-- Provided records follows --

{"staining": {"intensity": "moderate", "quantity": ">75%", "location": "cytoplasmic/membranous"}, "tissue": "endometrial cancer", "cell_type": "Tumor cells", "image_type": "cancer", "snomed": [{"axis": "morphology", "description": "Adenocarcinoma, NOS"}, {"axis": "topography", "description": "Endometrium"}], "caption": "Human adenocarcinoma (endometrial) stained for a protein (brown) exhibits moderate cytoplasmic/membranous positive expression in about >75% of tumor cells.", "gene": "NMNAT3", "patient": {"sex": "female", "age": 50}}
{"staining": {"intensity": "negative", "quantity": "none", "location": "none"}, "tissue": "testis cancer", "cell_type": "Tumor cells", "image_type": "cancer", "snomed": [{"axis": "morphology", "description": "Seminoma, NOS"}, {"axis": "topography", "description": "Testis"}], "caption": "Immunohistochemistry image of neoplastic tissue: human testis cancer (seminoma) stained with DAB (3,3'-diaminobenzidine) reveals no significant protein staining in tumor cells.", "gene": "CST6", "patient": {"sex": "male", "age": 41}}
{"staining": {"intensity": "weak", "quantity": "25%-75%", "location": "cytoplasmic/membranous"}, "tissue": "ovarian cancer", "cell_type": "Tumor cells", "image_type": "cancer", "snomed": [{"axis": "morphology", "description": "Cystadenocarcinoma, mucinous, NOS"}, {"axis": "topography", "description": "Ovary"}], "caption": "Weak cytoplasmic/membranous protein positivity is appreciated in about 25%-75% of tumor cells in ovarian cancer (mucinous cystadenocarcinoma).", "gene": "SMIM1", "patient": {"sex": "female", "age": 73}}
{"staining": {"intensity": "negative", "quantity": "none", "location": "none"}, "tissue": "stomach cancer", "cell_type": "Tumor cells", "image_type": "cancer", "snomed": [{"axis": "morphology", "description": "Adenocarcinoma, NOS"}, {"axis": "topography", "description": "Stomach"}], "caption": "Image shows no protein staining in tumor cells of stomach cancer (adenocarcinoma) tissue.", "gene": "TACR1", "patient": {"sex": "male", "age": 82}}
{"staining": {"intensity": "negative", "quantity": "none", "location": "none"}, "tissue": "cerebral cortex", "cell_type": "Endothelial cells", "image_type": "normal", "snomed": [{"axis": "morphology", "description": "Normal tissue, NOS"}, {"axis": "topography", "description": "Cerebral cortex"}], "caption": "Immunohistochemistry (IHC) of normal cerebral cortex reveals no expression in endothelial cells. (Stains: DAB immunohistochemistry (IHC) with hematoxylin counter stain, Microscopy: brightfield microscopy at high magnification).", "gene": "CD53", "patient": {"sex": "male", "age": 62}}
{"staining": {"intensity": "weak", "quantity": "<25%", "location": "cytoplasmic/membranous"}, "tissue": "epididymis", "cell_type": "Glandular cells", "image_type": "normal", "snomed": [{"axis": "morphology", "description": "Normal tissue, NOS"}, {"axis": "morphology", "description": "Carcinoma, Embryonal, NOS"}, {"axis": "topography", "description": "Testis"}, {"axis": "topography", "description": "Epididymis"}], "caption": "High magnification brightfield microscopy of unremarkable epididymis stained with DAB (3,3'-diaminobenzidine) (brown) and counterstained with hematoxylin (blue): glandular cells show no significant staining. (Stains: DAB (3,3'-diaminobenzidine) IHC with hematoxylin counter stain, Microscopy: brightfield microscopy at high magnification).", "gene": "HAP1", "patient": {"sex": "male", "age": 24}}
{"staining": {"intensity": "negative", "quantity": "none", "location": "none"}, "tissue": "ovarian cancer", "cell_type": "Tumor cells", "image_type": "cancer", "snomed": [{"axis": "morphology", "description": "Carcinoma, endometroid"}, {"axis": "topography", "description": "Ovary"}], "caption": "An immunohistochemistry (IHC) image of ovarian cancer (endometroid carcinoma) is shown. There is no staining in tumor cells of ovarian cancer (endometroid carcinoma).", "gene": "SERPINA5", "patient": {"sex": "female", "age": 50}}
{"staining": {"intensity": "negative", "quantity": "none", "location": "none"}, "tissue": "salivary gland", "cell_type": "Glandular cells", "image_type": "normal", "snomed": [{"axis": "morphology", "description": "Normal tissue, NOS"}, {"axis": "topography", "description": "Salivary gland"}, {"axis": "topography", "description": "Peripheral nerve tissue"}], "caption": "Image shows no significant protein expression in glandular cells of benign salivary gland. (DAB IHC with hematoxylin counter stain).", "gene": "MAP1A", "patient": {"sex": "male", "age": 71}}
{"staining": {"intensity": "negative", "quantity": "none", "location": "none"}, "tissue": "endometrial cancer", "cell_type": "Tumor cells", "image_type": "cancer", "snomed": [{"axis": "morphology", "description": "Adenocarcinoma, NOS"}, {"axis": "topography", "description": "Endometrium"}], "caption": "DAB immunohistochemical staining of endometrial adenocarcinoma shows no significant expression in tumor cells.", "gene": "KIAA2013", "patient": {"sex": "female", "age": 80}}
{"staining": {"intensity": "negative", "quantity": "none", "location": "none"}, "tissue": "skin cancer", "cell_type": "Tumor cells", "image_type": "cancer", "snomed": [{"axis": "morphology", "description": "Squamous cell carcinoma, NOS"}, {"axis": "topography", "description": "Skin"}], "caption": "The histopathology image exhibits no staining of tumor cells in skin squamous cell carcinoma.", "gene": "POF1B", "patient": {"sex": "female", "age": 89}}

-- Provided records concluded --

**Assigned task:**
Read through the lines above and collect those that contain the string "exhibits".

**Worked solution:**
{"staining": {"intensity": "moderate", "quantity": ">75%", "location": "cytoplasmic/membranous"}, "tissue": "endometrial cancer", "cell_type": "Tumor cells", "image_type": "cancer", "snomed": [{"axis": "morphology", "description": "Adenocarcinoma, NOS"}, {"axis": "topography", "description": "Endometrium"}], "caption": "Human adenocarcinoma (endometrial) stained for a protein (brown) exhibits moderate cytoplasmic/membranous positive expression in about >75% of tumor cells.", "gene": "NMNAT3", "patient": {"sex": "female", "age": 50}}
{"staining": {"intensity": "negative", "quantity": "none", "location": "none"}, "tissue": "skin cancer", "cell_type": "Tumor cells", "image_type": "cancer", "snomed": [{"axis": "morphology", "description": "Squamous cell carcinoma, NOS"}, {"axis": "topography", "description": "Skin"}], "caption": "The histopathology image exhibits no staining of tumor cells in skin squamous cell carcinoma.", "gene": "POF1B", "patient": {"sex": "female", "age": 89}}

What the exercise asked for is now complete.